#### To be done:
1) In the passage on twin siblings from the sea, what does the family offer the crocodile grandfather when he visits one of the grandchildren?
2) Resume the passage on twin siblings from the sea, starting after its final sentence.
***** Text block *****
Whether one can call on the twin sibling for a visit depends on the relationship one sustains with him or her and is ultimately up to the twin sibling. He or she cannot be employed, as Amir (Hamma Ali’s nephew) said:

My uncle [Hamma Ali] and his younger sister, they are able to feed (kasih makan) the octopus. For them, the octopus is willing to come. But with another, it may not work. All the children know how to feed the octopus, but it is always up to the octopus whom he visits. Until now, the octopus has only visited Hamma Ali and his sister. (Amir, 28 March 2013, Pamantauan)

Jumaira’s husband explained what happens when his family is visited by their crocodile grandfather:

If he is not given attention, he will visit his grandchildren, he misses them. The spirit (roh) will pervade/possess (merasuki) them. He [the human and crocodile becoming together] then appears crawling like the crocodile. He will act and move as the crocodile. If this happens, if one of the grandchildren is visited, the following is to be done: we offer the crocodile [now in, or part of, the grandchild] a raw egg. He sucks and empties the egg without breaking the shell. As soon as he wants to go home and leave the visited kin, he crawls towards the sea. He wants to go back home. He does not need help to go to the sea, he knows his way. As soon as he is soaked, he leaves the human body. The visited now feels one again. (Jumaira’s husband, 22 March 2013, Pamalikkan)

Note the similarity with how Marsuki’s son is visited by his crocodile twin sister:

Nowadays, he is very close to his sister, and he can call her now, asking her to visit him. Here, in this house, he will let her visit him. They then move together like a crocodile. (Marsuki, 22 March 2013, Pamalikkan)

Although twins from the sea cannot be called or employed by just anyone, they do appear sometimes to people who are not kin:

It is possible we unexpectedly deal with a sea twin of another family. It’s a matter of recognising them and dealing with them respectfully. For example, the other day I saw a snake coming out of the water. A snake with scales, of a kind I had never seen before. As soon as it left the water, it had legs. It crossed its legs and just stayed there quietly. I was there with an uncle, who said to me: ‘Leave it, don’t bother it, because I suspect that it is the twin sibling of someone else’. (Ibu Susy, 22 March 2013, Pamalikkan)
***** Supplied information *****
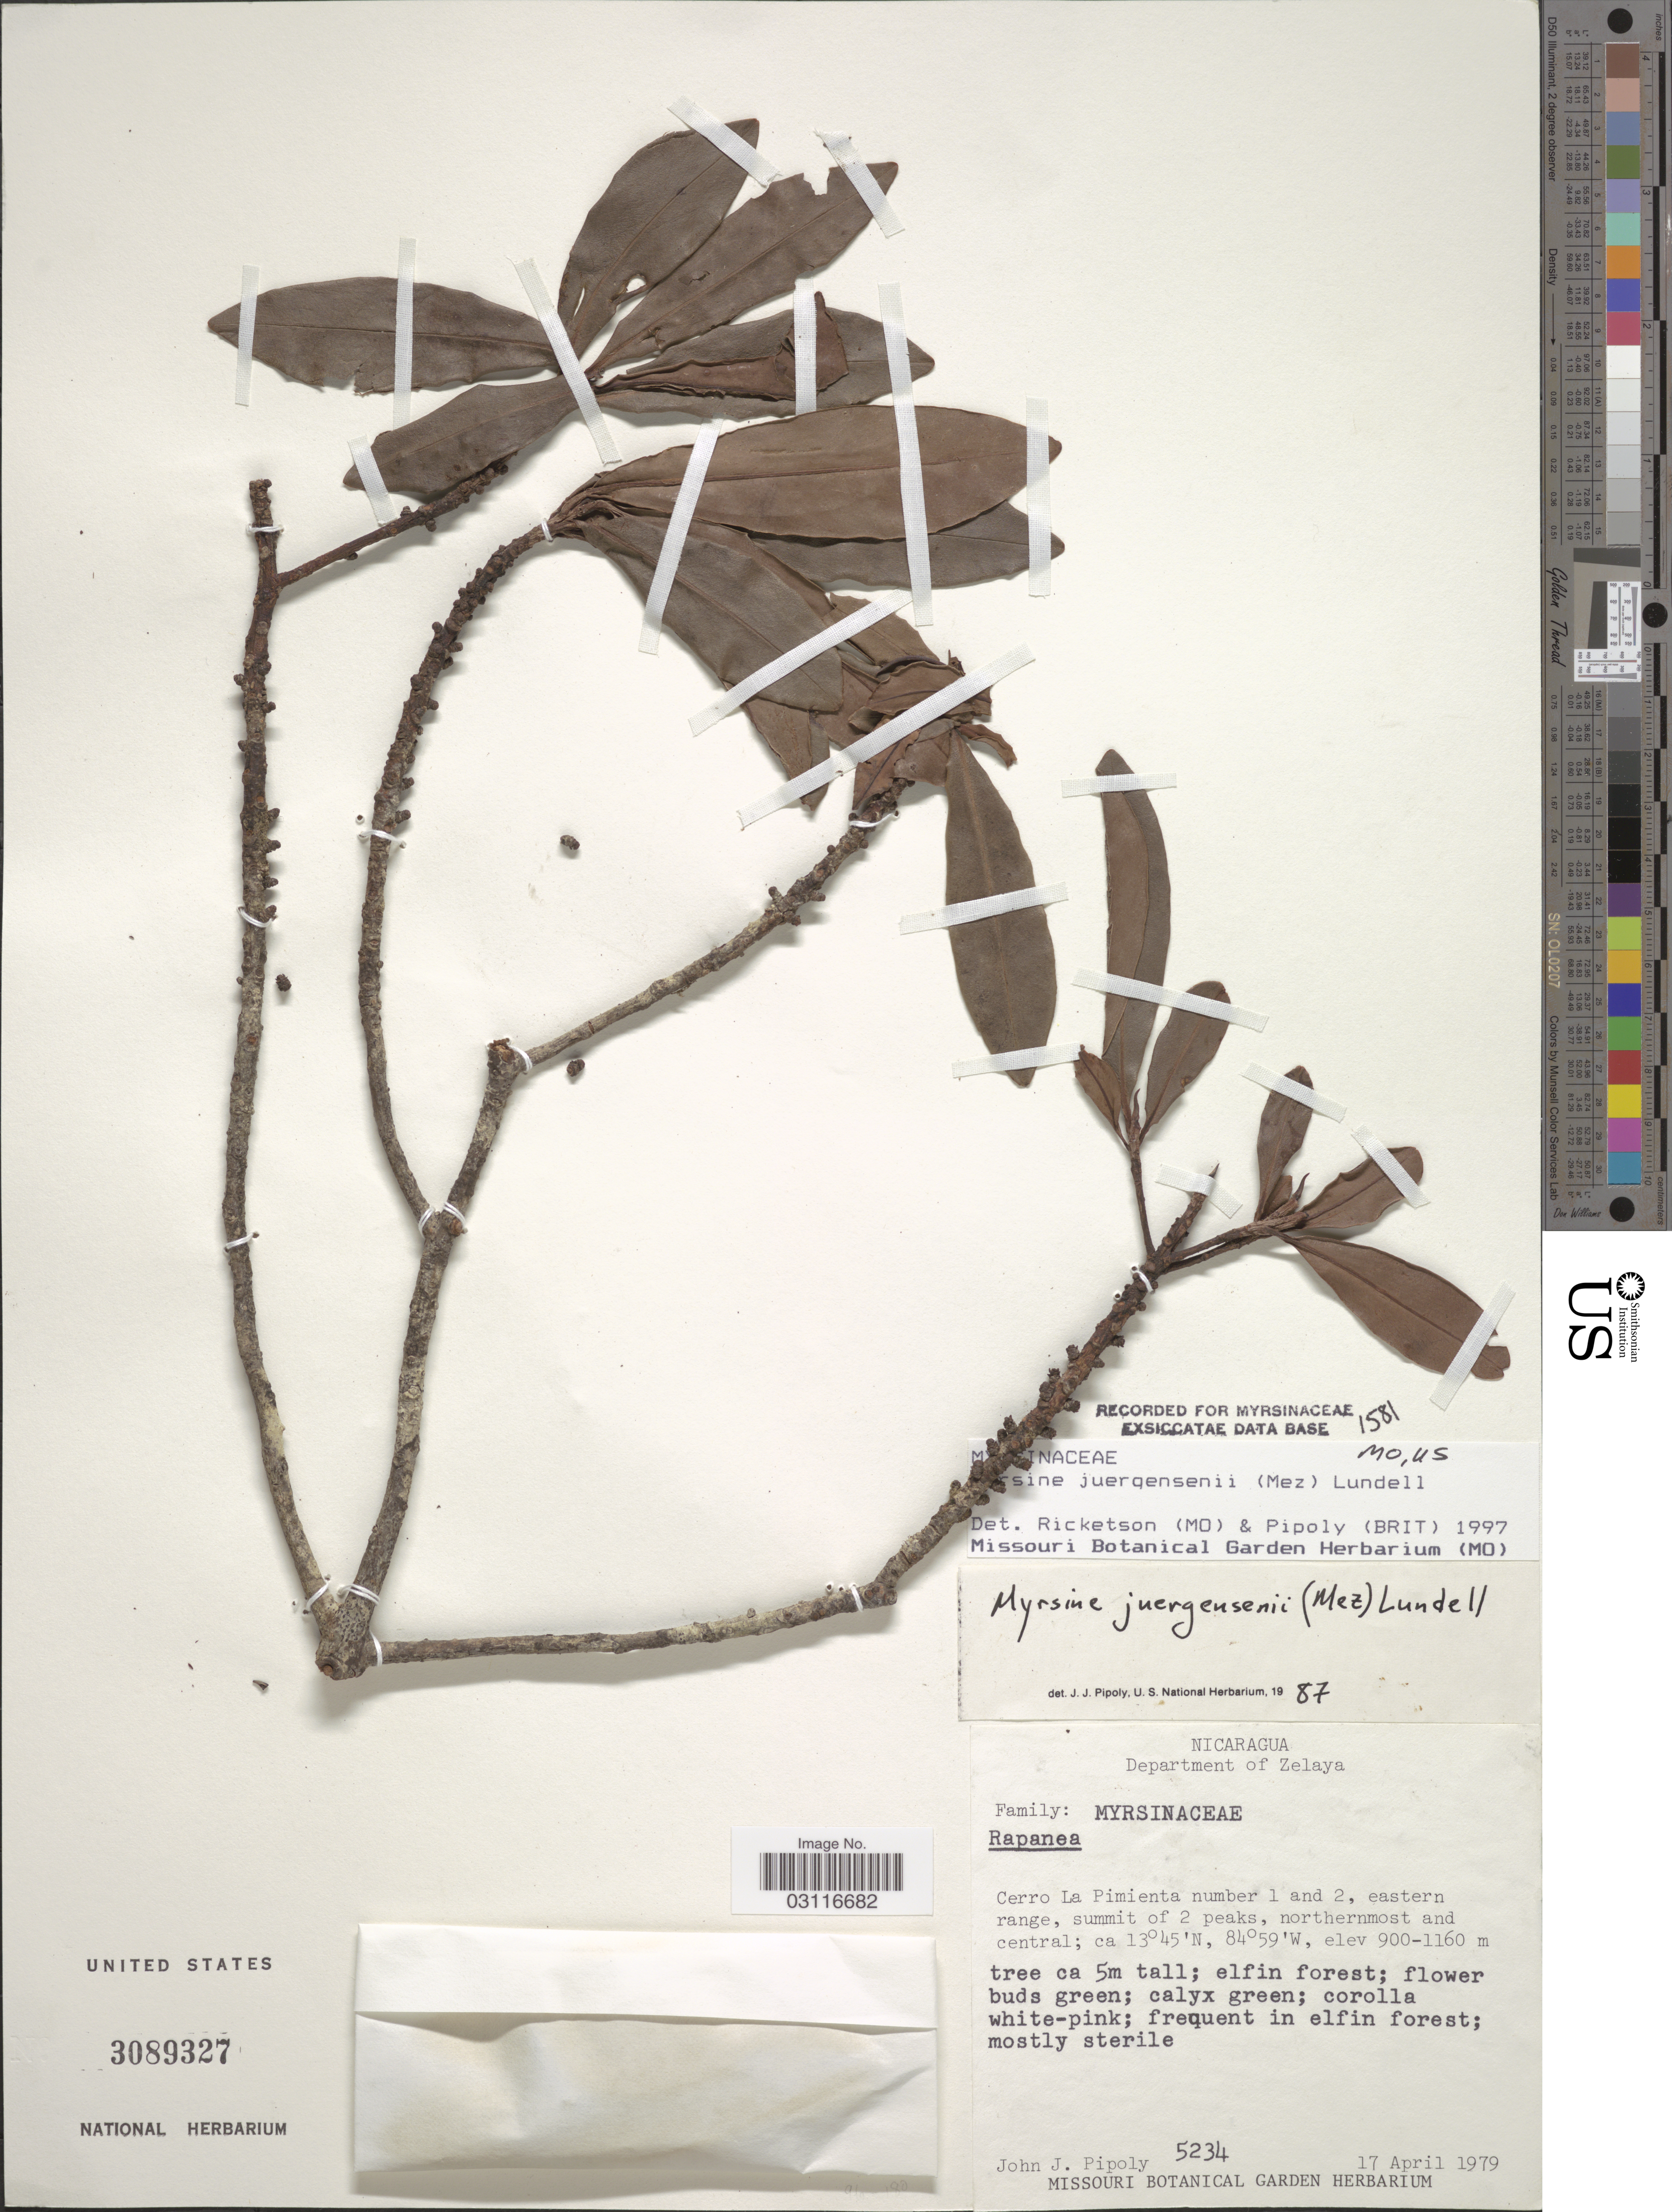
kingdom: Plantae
*****
#### Responses by task:
1) A raw egg.

2)
The crocodile and octopus twins are not just an abstract category of spiritual beings. As relatives, they have their own personality, mood swings and preferences. As family, they are treasured, and their visits welcome yet not always convenient. The personalities of the twin siblings – being people and part of manusia – shows in how they all have different wants and wishes when they visit their kin, while there are also differences in how often they want their family’s attention, and when. Some wish to be remembered once a year, while others show up uninvited when they feel neglected. Jumaira’s crocodile grandfather, for example, was known as a creature of habit, demanding on his visits what was given to him when he was released to the sea for the first time: a raw egg, a cigarette, a banana and betel leaf. ‘Once a year we offer this to the crocodile. There is no fixed day to do this, but it is important that it is done’. (Jumaira, 22 March 2013, Pamalikkan). The narratives of visiting twin siblings express the obligations that the twinship entails. They also express the affection and longing that the twins have to be reunited, to become part of the other, albeit momentarily.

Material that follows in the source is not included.